On paper, Woodcock would be an almost Wodehouse-ian prospect, but the role is inhabited by Daniel Day-Lewis, his crown of silvered hair swept back, cuffs immaculately pressed and poise to the fore. Reynolds exudes control alongside his sister Cyril (an imperious Lesley Manville), and the house thrives under their domination.
Muses, mistresses and models are quickly dismissed when they become grating and start to affect Reynolds’s concentration. Then there’s Alma (Vicky Krieps), a blushing working-class waitress seduced by Reynolds during the breakfast service at a seaside hotel. It’s fitting, then, that food opens and closes the film.
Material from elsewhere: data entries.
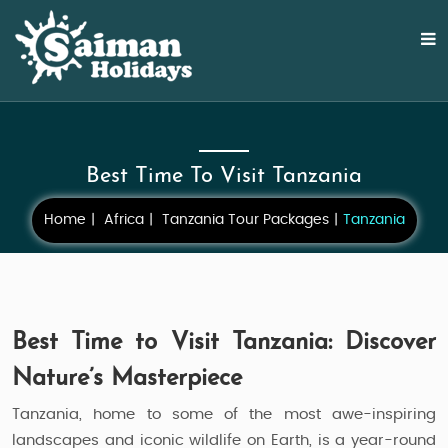
Best Time To Visit Tanzania
Home
Africa
Tanzania Tour Packages
Tanzania
Best Time to Visit Tanzania: Discover
Nature’s Masterpiece
Tanzania, home to some of the most awe-inspiring
landscapes and iconic wildlife on Earth, is a year-round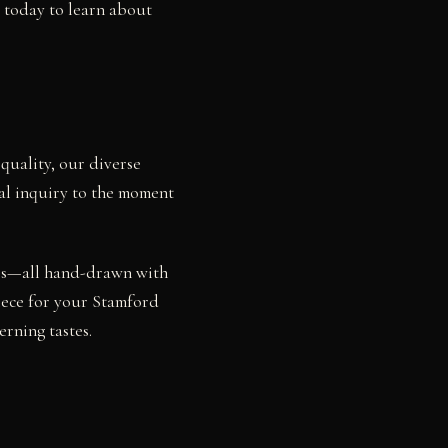
s today to learn about
quality, our diverse
ial inquiry to the moment
dies—all hand-drawn with
piece for your Stamford
rning tastes.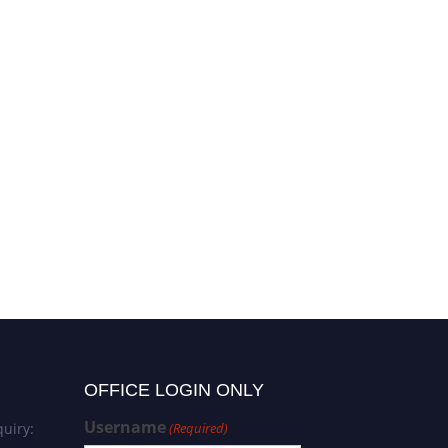
OFFICE LOGIN ONLY
Username
uiry:
(Required)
The last supper carries just as much promise – and threat – as the first.
Almost every one of Reynolds’s lines is an instruction. An order. A command. But Alma refuses to submit. She will not lie flat under his manicured thumb. She rebels quietly, with a murmured rebuke and a twitch of a smile that suggests, perversely, she’s enjoying his comeuppance. “Whatever you do,” she warns, “do it carefully.” (In this respect, Phantom Thread is in similar company to Mother!, in its tearing down of corrupting male genius.)
There is real aesthetic grandeur here, and a strangeness in its dreamlike tone. Its pleasures and thrills are so subtle as to be nearly invisible, like a pulse that quickens at a touch. The psychotic in the psychodrama is still in evidence, but it’s buried under layers of vintage lace, soft flannel and lush velvet. As Reynolds mutters, “I have a bad feeling … Nothing I can put my finger on.”
Phantom Thread is reportedly Day-Lewis’ last film, as he has announced his retirement. And as this comes from a man who picks roles with meticulous care, then plunges into them with almost zealous devotion, we dare not doubt him. His swansong may not be the most fitting send-off (there is nothing to match the showy rage of Anderson’s There Will be Blood, for example), but it heralds the arrival of Krieps, a Luxembourger with a handful of English-language credits, as someone who may fill the void.
At the film’s core is a bloody emotional conflict, a nuclear exchange of immovable personalities. By a sliver of a hair, Krieps is more impressive than Day-Lewis, more beguiling and, by the end of this entrancing picture, more terrifying.